TEXT BLOCK:
As governments go, the current Tory-Lib-Dem coalition isn’t the worst we’ve seen. Despite cash for access, a few uncovered affairs, numerous expenses discrepancies and the loss of two MPs to UKIP they are nearing the end of a hastily arranged five-year marriage comparatively unscathed on the moral front.
And yet, this government is not above using Thursday’s publication of sixteen reports into the true horrors inflicted by Jimmy Savile to bury bad news. The reports documented the widespread sexual abuse of patients within a quarter of major hospitals over a period of 50 years, detailing how the former BBC favourite used his role as a fundraising celebrity with “unprecedented access” to NHS hospitals to abuse the young, the old, the vulnerable, even the dead.
So long awaited are the reports and so extensive are the emerging details of abuse, cover-ups and the disturbing way that so many who should have known so much better allowed themselves to be “dazzled” by the bizarre celebrity that the subject is the top story across the board, from the Daily Mail to The Guardian. When you add the unmasking of “Jihadi John”, what a perfect day to bury bad news.
So, with this in mind, I had a look at the Office of National Statistics’ media page. Amongst publications detailing the index of services, disappointing business investment quarterly results and a fairly acceptable estimate of GDP are hidden damning statistics about Britain’s NEETS – youngsters Not in Education, Employment or Training – and levels of migration, not to mention worrying electoral statistics that suggest that voter apathy, the plague of our electoral system, is on the rise.
On how the Coalition is failing the youth of today, the ONS report shows that there were 963,000 young people in the UK languishing in NEET status, up 9,000 from the previous quarter. The percentage of all young people who were classified as NEET was 13.2 percent, up 0.2 percent; worse still, over half (53 percent) of these are not even looking for work, and therefore classified as economically inactive.
For David Cameron, Thursday’s figures on inward migration are far, far worse. Before the last General Election, Cameron issued what was sold as a “contract between the Conservative Party and the British people”; you can read it in its full, tragic glory here. The second big issue he promised to address was immigration: “uncontrolled, open-door immigration does not (benefit Britain)” said the man who is refusing to hold a referendum on our membership of the EU, a primary principle of which is, of course, free movement of people.

THINGS TO DO:
a - Answer these questions using the commentary on burying bad news:
(i) How many reports into Jimmy Savile were published on Thursday?
(ii) How many young people in the UK were in NEET status, according to the ONS report?
(iii) What was Cameron's pre-election document sold as?
b - Can you carry on the commentary on burying bad news from its last sentence?

DATASET RECORDS:
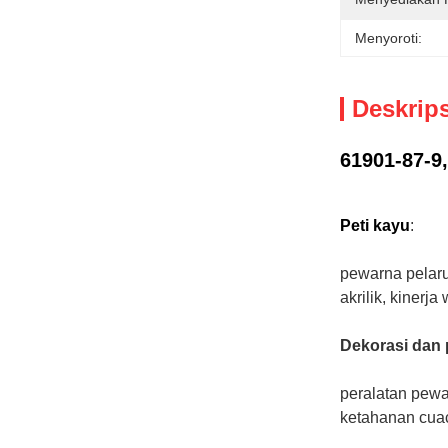
Menyoroti:
Deskrip
61901-87-9,
Peti kayu
:
pewarna pelaru
akrilik, kinerj
Dekorasi dan 
peralatan pewa
ketahanan cuac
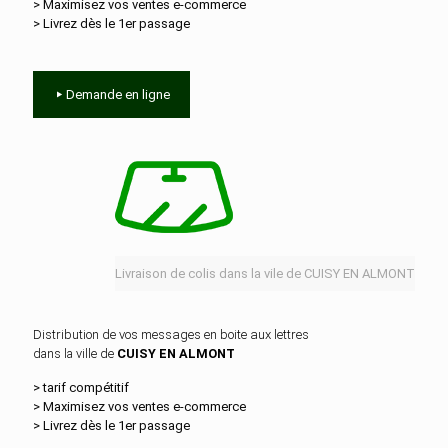
> Maximisez vos ventes e‑commerce
> Livrez dès le 1er passage
Demande en ligne
Livraison de colis dans la vile de CUISY EN ALMONT
Distribution de vos messages en boite aux lettres
dans la ville de
CUISY EN ALMONT
> tarif compétitif
> Maximisez vos ventes e‑commerce
> Livrez dès le 1er passage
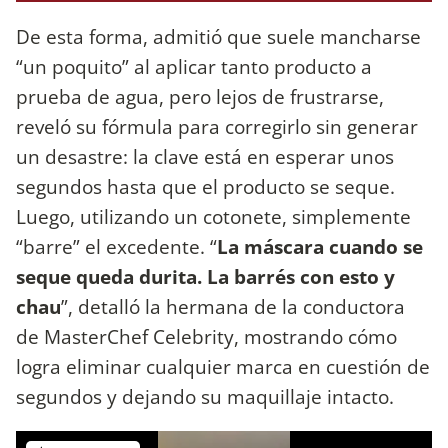
De esta forma, admitió que suele mancharse
“un poquito” al aplicar tanto producto a
prueba de agua, pero lejos de frustrarse,
reveló su fórmula para corregirlo sin generar
un desastre: la clave está en esperar unos
segundos hasta que el producto se seque.
Luego, utilizando un cotonete, simplemente
“barre” el excedente. “
La máscara cuando se
seque queda durita. La barrés con esto y
chau
”, detalló la hermana de la conductora
de MasterChef Celebrity, mostrando cómo
logra eliminar cualquier marca en cuestión de
segundos y dejando su maquillaje intacto.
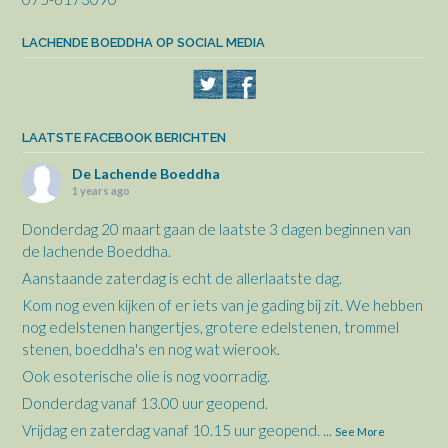
LACHENDE BOEDDHA OP SOCIAL MEDIA
LAATSTE FACEBOOK BERICHTEN
De Lachende Boeddha
1 years ago
Donderdag 20 maart gaan de laatste 3 dagen beginnen van
de lachende Boeddha.
Aanstaande zaterdag is echt de allerlaatste dag.
Kom nog even kijken of er iets van je gading bij zit. We hebben
nog edelstenen hangertjes, grotere edelstenen, trommel
stenen, boeddha's en nog wat wierook.
Ook esoterische olie is nog voorradig.
Donderdag vanaf 13.00 uur geopend.
Vrijdag en zaterdag vanaf 10.15 uur geopend.
...
See More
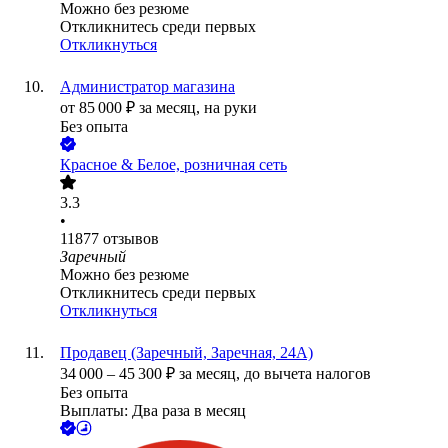
Можно без резюме
Откликнитесь среди первых
Откликнуться
Администратор магазина
от
85 000
₽
за месяц,
на руки
Без опыта
Красное & Белое, розничная сеть
3.3
•
11877
отзывов
Заречный
Можно без резюме
Откликнитесь среди первых
Откликнуться
Продавец (Заречный, Заречная, 24А)
34 000
–
45 300
₽
за месяц,
до вычета налогов
Без опыта
Выплаты: Два раза в месяц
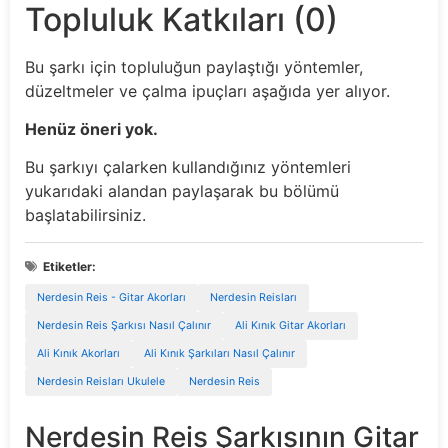
Topluluk Katkıları (0)
Bu şarkı için topluluğun paylaştığı yöntemler,
düzeltmeler ve çalma ipuçları aşağıda yer alıyor.
Henüz öneri yok.
Bu şarkıyı çalarken kullandığınız yöntemleri
yukarıdaki alandan paylaşarak bu bölümü
başlatabilirsiniz.
Etiketler:
Nerdesin Reis - Gitar Akorları
Nerdesin Reisları
Nerdesin Reis Şarkısı Nasıl Çalınır
Ali Kınık Gitar Akorları
Ali Kınık Akorları
Ali Kınık Şarkıları Nasıl Çalınır
Nerdesin Reisları Ukulele
Nerdesin Reis
Nerdesin Reis Şarkısının Gitar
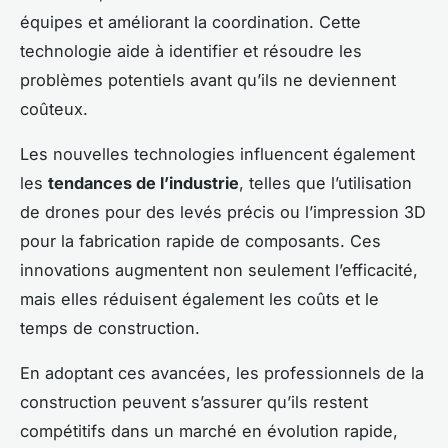
équipes et améliorant la coordination. Cette
technologie aide à identifier et résoudre les
problèmes potentiels avant qu’ils ne deviennent
coûteux.
Les nouvelles technologies influencent également
les
tendances de l’industrie
, telles que l’utilisation
de drones pour des levés précis ou l’impression 3D
pour la fabrication rapide de composants. Ces
innovations augmentent non seulement l’efficacité,
mais elles réduisent également les coûts et le
temps de construction.
En adoptant ces avancées, les professionnels de la
construction peuvent s’assurer qu’ils restent
compétitifs dans un marché en évolution rapide,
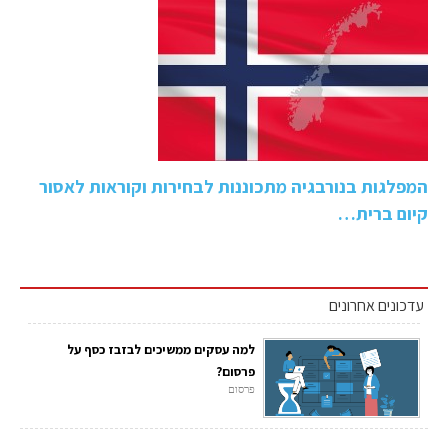
המפלגות בנורבגיה מתכוננות לבחירות וקוראות לאסור
קיום ברית…
עדכונים אחרונים
למה עסקים ממשיכים לבזבז כסף על
פרסום?
פרסום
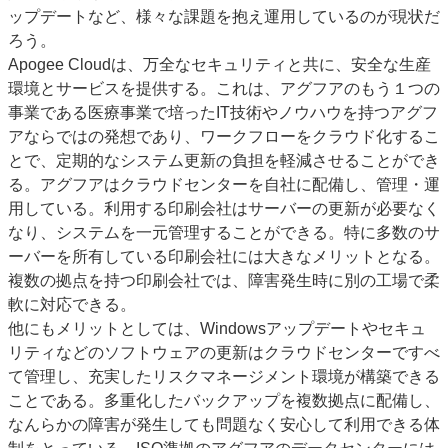
ップデートなど、様々な課題を抱え運用しているのが現状だ
ろう。
Apogee Cloudは、万全なセキュリティと共に、安全な生産
環境とサービスを提供する。これは、アグフアのもう１つの
事業である医療事業で培ったIT技術やノウハウを持つアグフ
アならではの発想であり、ワークフローをクラウド化するこ
とで、定期的なシステム更新の負担を軽減させることができ
る。アグフアはクラウドセンターを自社に配備し、管理・運
用している。利用する印刷会社はサーバーの更新が必要なく
なり、システムを一元管理することができる。特に多数のサ
ーバーを所有している印刷会社には大きなメリットとなる。
複数の拠点を持つ印刷会社では、障害発生時に別の工場で柔
軟に対応できる。
他にもメリットとしては、Windowsアップデートやセキュ
リティなどのソフトウェアの更新はクラウドセンターですべ
て管理し、充実したリスクマネージメント環境が構築できる
ことである。多重化したバックアップを複数拠点に配備し、
なんらかの障害が発生しても問題なく安心して利用できる体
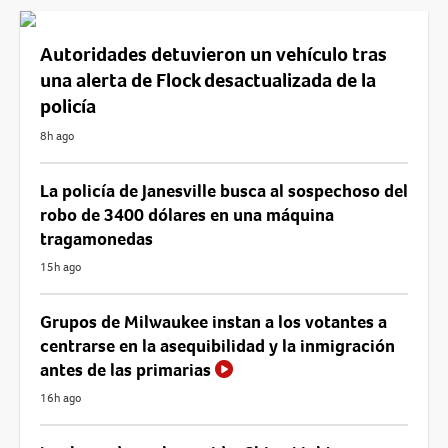
Autoridades detuvieron un vehículo tras
una alerta de Flock desactualizada de la
policía
8h ago
La policía de Janesville busca al sospechoso del
robo de 3400 dólares en una máquina
tragamonedas
15h ago
Grupos de Milwaukee instan a los votantes a
centrarse en la asequibilidad y la inmigración
antes de las primarias
16h ago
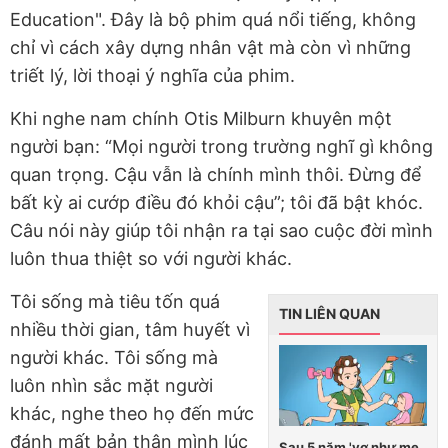
Education". Đây là bộ phim quá nổi tiếng, không
chỉ vì cách xây dựng nhân vật mà còn vì những
triết lý, lời thoại ý nghĩa của phim.
Khi nghe nam chính Otis Milburn khuyên một
người bạn: “Mọi người trong trường nghĩ gì không
quan trọng. Cậu vẫn là chính mình thôi. Đừng để
bất kỳ ai cướp điều đó khỏi cậu”; tôi đã bật khóc.
Câu nói này giúp tôi nhận ra tại sao cuộc đời mình
luôn thua thiệt so với người khác.
Tôi sống mà tiêu tốn quá
TIN LIÊN QUAN
nhiều thời gian, tâm huyết vì
người khác. Tôi sống mà
luôn nhìn sắc mặt người
khác, nghe theo họ đến mức
đánh mất bản thân mình lúc
Sau 5 năm 'vợ như mẹ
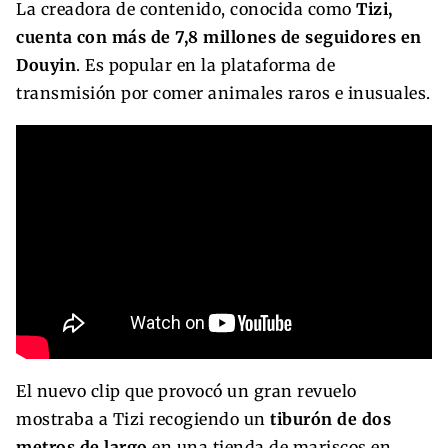
La creadora de contenido, conocida como
Tizi,
cuenta con más de 7,8 millones de seguidores en
Douyin
. Es popular en la plataforma de
transmisión por comer animales raros e inusuales.
El nuevo clip que provocó un gran revuelo
mostraba a Tizi recogiendo un
tiburón de dos
metros de largo
en una tienda de mariscos en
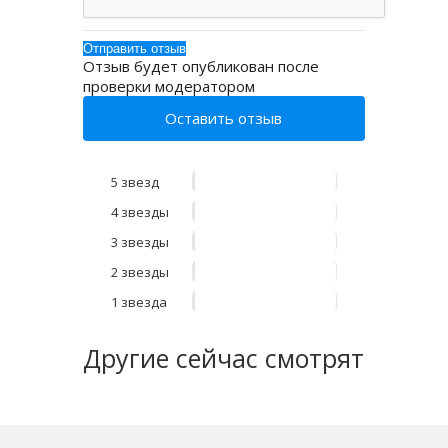
Отзыв будет опубликован после
проверки модератором
Оставить отзыв
5 звезд
4 звезды
3 звезды
2 звезды
1 звезда
Другие
сейчас смотрят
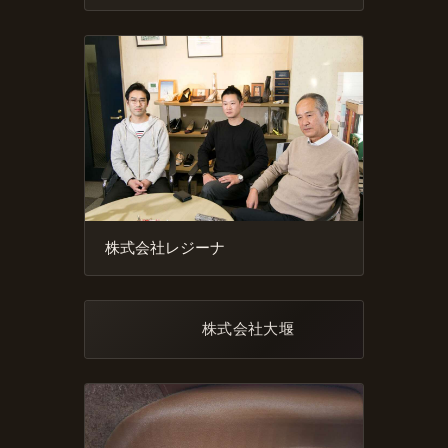
株式会社レジーナ
株式会社大堰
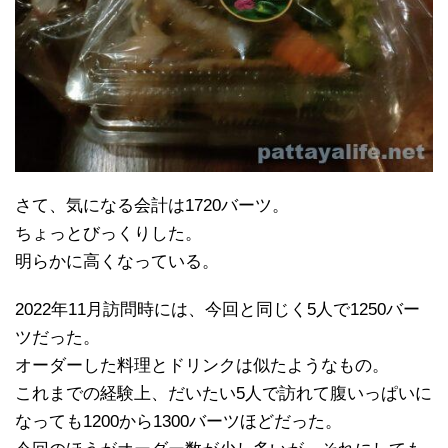
さて、気になる会計は1720バーツ。
ちょっとびっくりした。
明らかに高くなっている。
2022年11月訪問時には、今回と同じく5人で1250バー
ツだった。
オーダーした料理とドリンクは似たようなもの。
これまでの経験上、だいたい5人で訪れて腹いっぱいに
なっても1200から1300バーツほどだった。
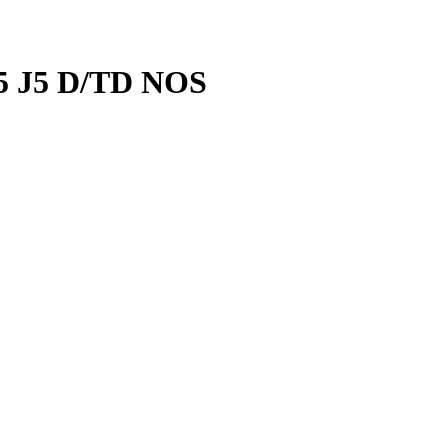
25 J5 D/TD NOS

ANSWER LIST:
a -
(i) Sixteen.
(ii) 963,000.
(iii) A "contract between the Conservative Party and the British people."

b -
“Immigration at the moment is too high, so we will get it under control. We will introduce a yearly limit on the numbers of economic migrants allowed to come here from outside the EU… We will reduce net immigration to tens of thousands a year.” And there was a heartfelt request from the man who became our current Prime Minister: “If we don’t deliver our side of the bargain, vote us out in five years’ time.”
Well, Thursday’s figures show that net migration to the UK was estimated to be 298,000 in the year ending September 2014, and that’s just long-term immigration. This was a significant increase from 210,000 just a year before. Immigration is soaring; 624,000 people moved to the UK in that year alone.
Just 327,000 people left the UK. Now, whatever you think of immigration, this shows a scandalous failure by Cameron to keep a promise and I will be taking May’s election as an opportunity to play my part in answer to his plea to kick him out.
A somewhat less exciting but damning figure nonetheless, indicative of the current relationship between politicians and your average person, was the electoral statistics for 2014. The total number of parliamentary electors declined by 2.0 percent in England and 3.1 percent in Wales, meaning that fewer people are registering to vote. This, despite a rapidly increasing population and UKIP’s sterling efforts to inject some life into British politics. It does not say good things about those in charge.
Of course, I might have missed the point entirely. Yesterday was Nigel Farage’s big speech at UKIP’s Spring Conference, held in less-than-sunny Margate. This afternoon, Farage put out his “optimistic, upbeat, bullish” address where he stated, not wrongly, that UKIP is Britain’s only national party with a positive message ahead of the hardest to call election of our times.
I might be a terrible cynic but I cannot help but think that the release of these reports that continue to dominate the headlines might, just might, have been positioned to take the attention away from him too.